Why use PowerPoint? To help get a message across? Or to take the edge off the audience’s interest in a subject? How about as a dead easy way to edit photos or create charts and graphs? No? Then have another look at some of the tools it gives you.

Take photo editing. If you want to crop one to get rid of a finger on the edge of the lens, then brighten it up a bit, all you need to do is insert it as an image on a new slide. If the picture toolbar doesn’t come up automatically, right click and choose “Show picture toolbar,” then work away. You can crop it and flip it, change the brightness and the contrast, and even the colour to some degree. What’s great is that you can right click again and choose to save the result as a new image back into your My Pictures folder - best to click on the “Save as Type” box and make it a JPEG.

Better still is that you can compile a montage and save it all as one new file. To do this keep inserting images on top of each other, cropping and altering as you go, or even copying and repeatedly pasting to get a compilation such as bringing pupils together in one photo, or creating a row of cars in a street scene, then group them together. This is done by making sure all the different parts are selected - just click on them one at a time while holding down the Ctrl key - then right click, choose “Grouping” and the “Group” option. This can now be saved, as before, as one image.

Similarly with charts and graphs, it’s quick and easy to make one in PowerPoint. If you open “Insert” and choose “Chart” you get a bar graph and a part-completed table where you alter the headings and figures to suit your purpose.

The chart automatically changes in front of you. Changing the type of chart is done through a right click where all those available in a spreadsheet can be found. It can also be copied, or saved as an image, so you can move it to other programs.

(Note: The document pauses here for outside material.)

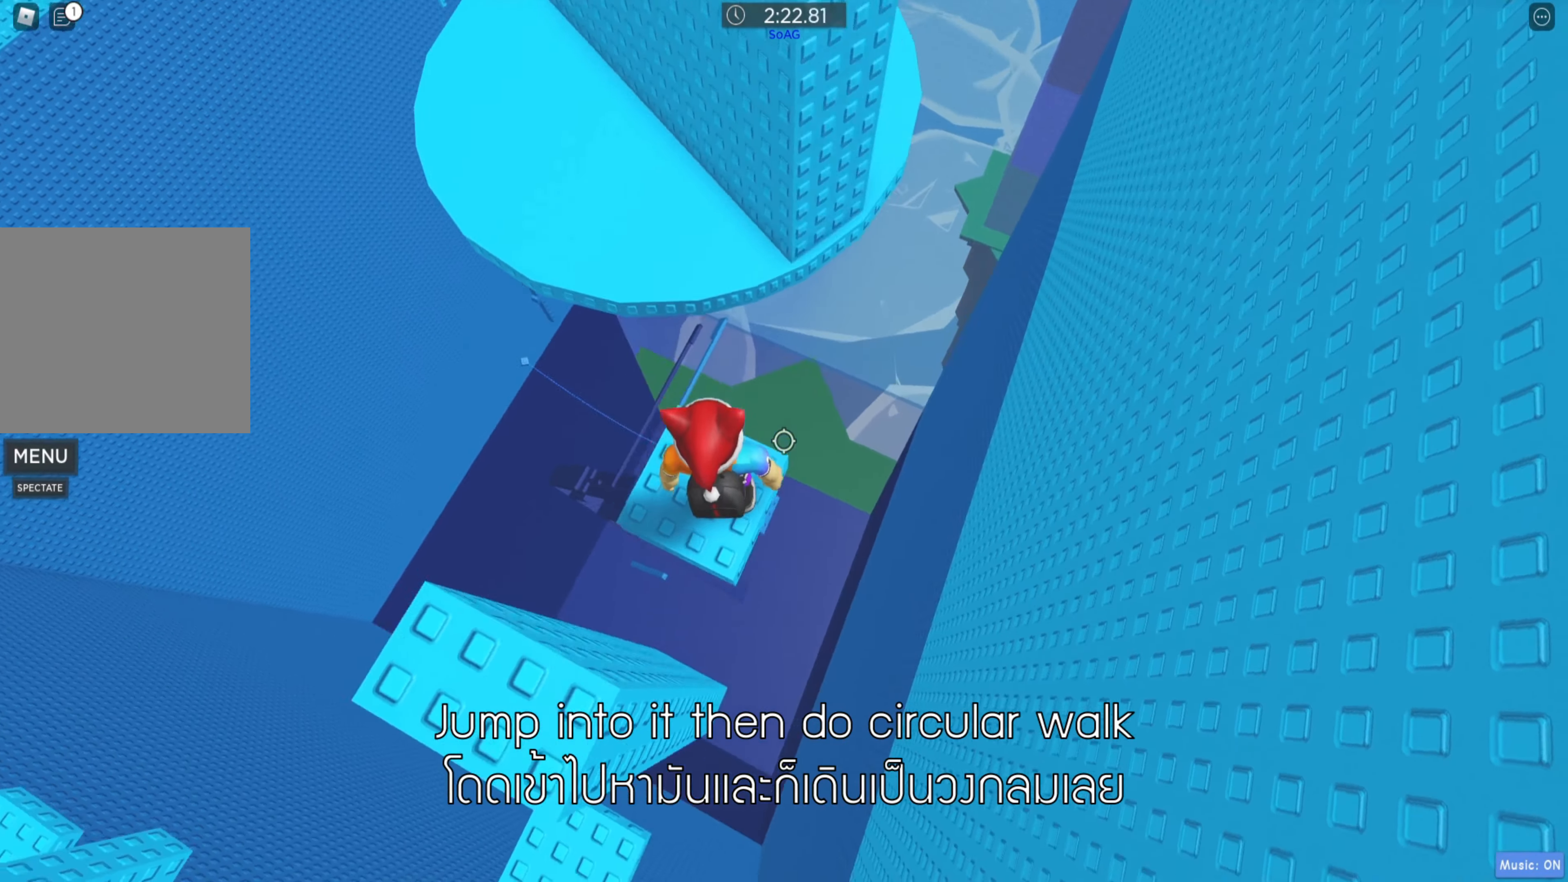
{"keys": ["w"], "events": [[33, "space", "down"], [150, "space", "up"]]}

You can also create simple paper products, such as greetings cards. Anything you place on a slide comes with a green node hovering above it by which you can rotate it. Mentally divide the slide into quarters. Place an image and a greeting in the bottom right-hand corner (following Insert>Picture for the first then repeat and use Wordart for the second). Then insert a text box in the top left quarter, add your message and turn it upside down. Print it and fold it into a card.

The print options also help you become more creative when you select “Handouts”. Two slides per page can, with a swift trim on the guillotine, create A5 books, whereas the six per page option gives you a layout similar to a comic strip. Creating a photo story of an event is a case of using the “Photo Album” facility (under Insert>Pictures) then finding the speech bubbles in the “Autoshapes”. While these are not what PowerPoint was designed to do, it can give you impressive results quickly and easily. Even if that’s not how the professionals do it.

John Galloway is advisory teacher for ICTspecial educational needs and inclusion for Tower Hamlets, London.